While guidelines around fresh foods can be relatively easy to understand, things become a little more blurry with foods such as sauces and dressings, which can sit in fridge doors for months if not years.
Buchtmann says this can be a tricky area to navigate but says once the bottle has been opened for several months, it is probably best to treat yourself to a new bottle of dressing or sauce.
"As a general rule of thumb, once a food is open you are best to replace it every couple of months," she says.
The risk with condiments is lower than with fresh foods but is still significant especially for creamy dressings and sauces such as mayonnaise, which contains egg, she says.
Freezing is another consideration, Buchtmann says.
"Once you have frozen a food you will get lots of extra time from it - months, if not longer," she says.
"All you need to do is clearly label your frozen foods [with the date] and where possible freeze in smaller portions so the foods are easier to defrost and use in the future.
"Many, many foods can be frozen including bread, leftovers and even milk and unshelled eggs if they are stored correctly."
Fresh and refrigerated foods, on the other hand, usually need to be used up quickly.
"Always take a chiller bag with you when you are out shopping," Moir says.

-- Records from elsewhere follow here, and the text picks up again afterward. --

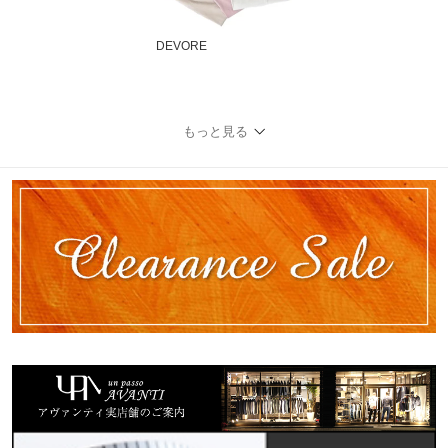
DEVORE
もっと見る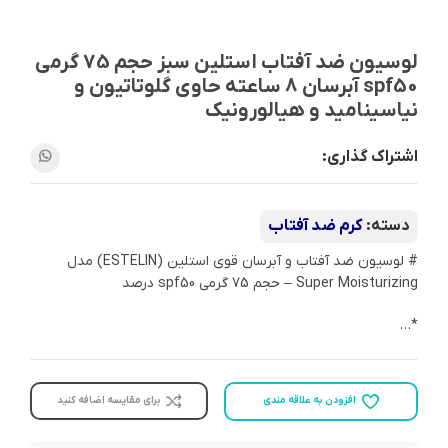
لوسیون ضد آفتاب استلین سبز حجم 75 گرمی
spf50 آبرسان 8 ساعته حاوی گلوتاتیون و
نیاسینامید و هیالورونیک
اشتراک گذاری:
دسته:
کرم ضد آفتاب
# لوسیون ضد آفتاب و آبرسان قوی استلین (ESTELIN) مدل
Super Moisturizing – حجم 75 گرمی spf50 درصد
*…
افزودن به علاقه مندی
برای مقایسه اضافه کنید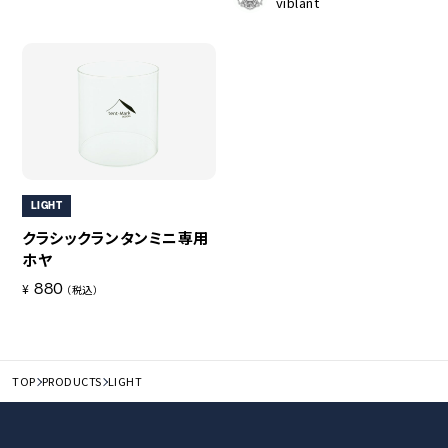
viblant
LIGHT
クラシックランタンミニ専用
ホヤ
880
¥
（税込）
TOP
PRODUCTS
LIGHT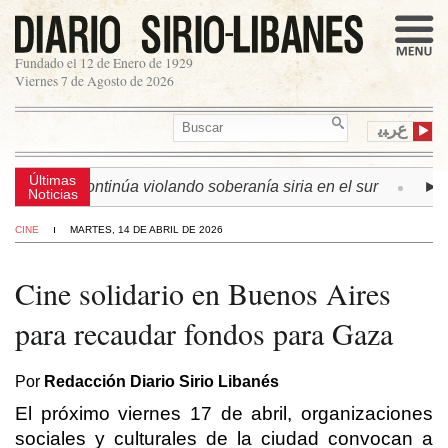
Fundado el 12 de Enero de 1929
Viernes 7 de Agosto de 2026
ﻉﺮﺒﻳ
Últimas
 israelí continúa violando soberanía siria en el sur
► LÍB
Noticias
CINE
MARTES, 14 DE ABRIL DE 2026
Cine solidario en Buenos Aires
para recaudar fondos para Gaza
Por
Redacción Diario Sirio Libanés
El próximo viernes 17 de abril, organizaciones
sociales y culturales de la ciudad convocan a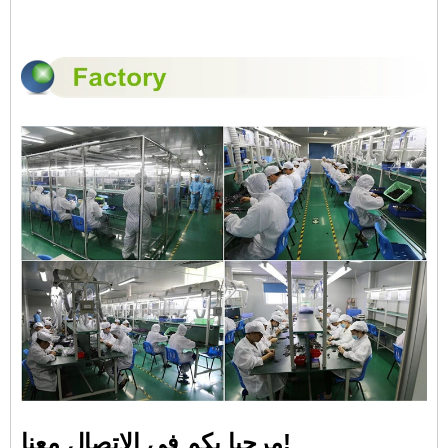
مرحبا بكم في الاتصال معنا!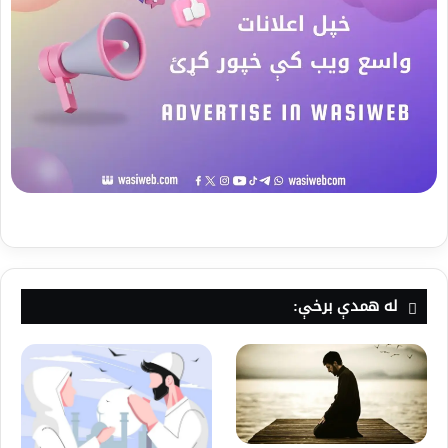
له همدې برخې: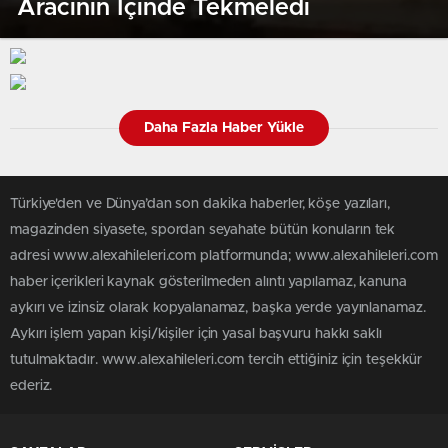
Aracının Içinde Tekmeledi
Daha Fazla Haber Yükle
Türkiye'den ve Dünya’dan son dakika haberler, köşe yazıları,
magazinden siyasete, spordan seyahate bütün konuların tek
adresi www.alexahileleri.com platformunda; www.alexahileleri.com
haber içerikleri kaynak gösterilmeden alıntı yapılamaz, kanuna
aykırı ve izinsiz olarak kopyalanamaz, başka yerde yayınlanamaz.
Aykırı işlem yapan kişi/kişiler için yasal başvuru hakkı saklı
tutulmaktadır. www.alexahileleri.com tercih ettiğiniz için teşekkür
ederiz.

"And pay attention to the temperature of your fridge. Always defrost foods in the fridge to ensure the temperature of the food remains cold."
So keep an eye on those use-by dates, put your air-tight containers to good use in the pastry and label your frozen foods. And yes, just as you suspected, that bottle of three-year-old mayo needs to go.
Canned soups and vegetables: 12-24 months. Once the best-before date is reached the quality may reduce but the food will still be edible.
Rice and pasta: 12-24 months. Store in air-tight containers once opened to extend shelf life.
Flour and sugar: 6-12 months and again transfer to an airtight container once opened.
Honey, jam, syrup: 6 months and keep refrigerated.
Oil: 3-4 months if stored in a cool, dark place. If it looks cloudy, don't use it.
Butter/nut spreads: 3-4 months if kept away from sunlight.
Breakfast cereal: 6 months, keep in air-tight container once opened.
Fridge and freezer checklist
Milk: Up to 1 week unopened. Consume within use-by dates. Can be frozen for 3-4 months.
Eggs: Up to 1 month. Consume by use-by date. Can be frozen without the shell in ice-cube containers for 1 year.
Meat, chicken, fish: 3-4 days and up to 6-9 months in the freezer. Consume by use-by date if fresh.
Nuts: Will have an extended shelf life of up to 12 months in the fridge. Can also be frozen for 12-24 months.
Sauces: Most should be used within 6 months.
Seafood: 2-3 days in the fridge and 2-3 months in the freezer.